文書の抜粋:
┌──

外での作業が多い私たちも、熱中症にはくれぐれも注意したいところです。果たしてこの
暑さは梅雨の中休みなのか、それとも暑いまま夏に突入するのか、どうなるのでしょう。
さて、この日は講師の仕事で北鎌倉の観光地を歩いてきました。平日だというのにどこも
物凄い人出で、暑さと人の多さに酔いそうでした。大多数の観光客にとって、お目当ては
アジサイなわけですが、「この花に水を垂らしてみたら良い感じじゃない?」なんて会話が
聞こえてきてしまうと、アジサイそのものよりも、映えるかどうかが大事なんだろうな・・
とつい疑ってしまいます。私は観光地であろうと、植えられた花木であろうと、観察会では
あるものをあるがままに受け入れ、観察することを大切にしているので、何ともいえない
気持ちになりました。そんな中、アジサイの葉を歩いている小さな甲虫を参加者が発見。
イヌビワなどを食草とするイチモンジハムシでした。沿岸部の樹林地など、暖かい地域で
時々見かけるハムシの一種です。アジサイの花はさておき、イチモンジハムシの観察に一同
熱中していると、「何を見ているんですか?」と早速声をかけられました。「小さな昆虫を
見ています。」と答えると、「皆さん、虫を見て歩く会なのですね!」と驚きの表情を
浮かべておられました。「虫だけではなく、植物も生きものもなんでも好きなんですよ!」
そう答えつつ、色々と考えてしまいました。見映えのしないものをひたすら見つけ出して
喜ぶ私たちは、出会いや発見の一つ一つに至福を感じます。それは幸せなことなんですね。
鎌倉のもう一つの主役は、崖地に群生するケイワタバコです。北鎌倉では各所の崖地に自生
していてその規模は関東有数といっても良いほどですが、一般には案外知られていません。

└──

コレクション項目:
┌──

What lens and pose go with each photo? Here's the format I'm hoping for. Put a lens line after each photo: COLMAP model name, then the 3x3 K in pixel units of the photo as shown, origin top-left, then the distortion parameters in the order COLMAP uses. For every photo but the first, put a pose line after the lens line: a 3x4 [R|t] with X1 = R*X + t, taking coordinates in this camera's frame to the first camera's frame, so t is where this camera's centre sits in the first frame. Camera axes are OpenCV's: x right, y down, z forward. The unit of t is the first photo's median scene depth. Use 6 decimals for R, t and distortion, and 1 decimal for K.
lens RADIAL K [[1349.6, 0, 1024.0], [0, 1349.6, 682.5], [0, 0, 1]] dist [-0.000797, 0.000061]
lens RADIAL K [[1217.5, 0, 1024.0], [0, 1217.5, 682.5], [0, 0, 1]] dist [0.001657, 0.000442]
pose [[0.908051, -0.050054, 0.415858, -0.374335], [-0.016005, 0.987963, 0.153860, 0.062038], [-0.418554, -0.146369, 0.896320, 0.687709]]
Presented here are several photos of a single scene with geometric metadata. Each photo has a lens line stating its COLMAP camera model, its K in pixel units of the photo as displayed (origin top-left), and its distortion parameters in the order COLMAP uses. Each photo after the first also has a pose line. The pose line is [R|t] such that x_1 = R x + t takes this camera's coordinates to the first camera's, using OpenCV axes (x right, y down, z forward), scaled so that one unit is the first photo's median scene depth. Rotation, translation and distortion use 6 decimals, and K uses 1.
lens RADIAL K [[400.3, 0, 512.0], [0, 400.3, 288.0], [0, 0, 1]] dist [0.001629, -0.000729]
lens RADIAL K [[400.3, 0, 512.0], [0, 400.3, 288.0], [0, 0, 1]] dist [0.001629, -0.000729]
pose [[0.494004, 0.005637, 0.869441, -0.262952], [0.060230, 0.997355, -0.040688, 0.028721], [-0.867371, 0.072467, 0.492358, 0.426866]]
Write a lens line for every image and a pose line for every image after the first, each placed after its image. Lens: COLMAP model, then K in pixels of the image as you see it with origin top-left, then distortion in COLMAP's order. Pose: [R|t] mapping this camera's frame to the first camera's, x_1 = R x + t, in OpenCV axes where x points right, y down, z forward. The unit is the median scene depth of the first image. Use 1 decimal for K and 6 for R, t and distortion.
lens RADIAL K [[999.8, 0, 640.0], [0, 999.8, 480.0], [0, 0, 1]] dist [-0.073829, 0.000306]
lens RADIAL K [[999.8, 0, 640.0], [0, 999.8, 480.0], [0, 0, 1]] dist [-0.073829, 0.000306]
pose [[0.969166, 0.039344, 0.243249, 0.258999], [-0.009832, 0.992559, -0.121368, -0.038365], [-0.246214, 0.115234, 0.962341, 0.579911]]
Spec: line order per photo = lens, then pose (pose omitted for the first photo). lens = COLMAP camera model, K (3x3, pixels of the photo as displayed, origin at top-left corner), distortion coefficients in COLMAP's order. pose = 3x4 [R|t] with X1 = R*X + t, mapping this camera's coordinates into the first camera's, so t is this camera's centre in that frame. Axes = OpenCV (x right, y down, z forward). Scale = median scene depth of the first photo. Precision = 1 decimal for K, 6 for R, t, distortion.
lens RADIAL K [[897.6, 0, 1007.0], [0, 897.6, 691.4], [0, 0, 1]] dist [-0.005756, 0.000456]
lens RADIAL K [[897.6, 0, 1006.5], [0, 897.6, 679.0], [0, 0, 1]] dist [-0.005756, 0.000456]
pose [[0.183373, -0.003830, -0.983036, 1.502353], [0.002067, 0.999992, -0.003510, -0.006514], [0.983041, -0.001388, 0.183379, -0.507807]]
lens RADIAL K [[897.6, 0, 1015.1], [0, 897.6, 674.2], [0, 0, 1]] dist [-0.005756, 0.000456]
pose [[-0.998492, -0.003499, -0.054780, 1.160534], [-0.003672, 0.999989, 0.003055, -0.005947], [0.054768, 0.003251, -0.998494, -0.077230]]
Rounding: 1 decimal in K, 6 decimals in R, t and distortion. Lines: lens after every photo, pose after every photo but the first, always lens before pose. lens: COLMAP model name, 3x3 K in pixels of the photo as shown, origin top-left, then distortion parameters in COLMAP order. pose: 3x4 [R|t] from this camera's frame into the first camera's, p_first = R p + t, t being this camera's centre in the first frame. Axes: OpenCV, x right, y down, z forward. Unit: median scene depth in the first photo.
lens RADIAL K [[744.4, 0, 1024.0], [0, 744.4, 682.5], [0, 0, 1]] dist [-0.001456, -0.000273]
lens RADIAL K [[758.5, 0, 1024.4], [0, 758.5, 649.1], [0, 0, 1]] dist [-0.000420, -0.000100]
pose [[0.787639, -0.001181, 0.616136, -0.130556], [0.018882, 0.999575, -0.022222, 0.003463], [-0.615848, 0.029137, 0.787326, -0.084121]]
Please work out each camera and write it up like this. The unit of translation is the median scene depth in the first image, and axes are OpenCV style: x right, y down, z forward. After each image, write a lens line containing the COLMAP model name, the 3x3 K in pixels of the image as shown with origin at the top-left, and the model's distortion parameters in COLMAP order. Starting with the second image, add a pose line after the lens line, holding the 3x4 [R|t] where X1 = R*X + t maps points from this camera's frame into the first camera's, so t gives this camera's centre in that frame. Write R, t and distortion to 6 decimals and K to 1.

└──

作業内容: 北鎌倉での観察会についての文章にある次の一文を英語に訳す:「沿岸部の樹林地など、暖かい地域で時々見かけるハムシの一種です。」

解答: It is a species of leaf beetle that is sometimes seen in warm areas, such as wooded land along the coast.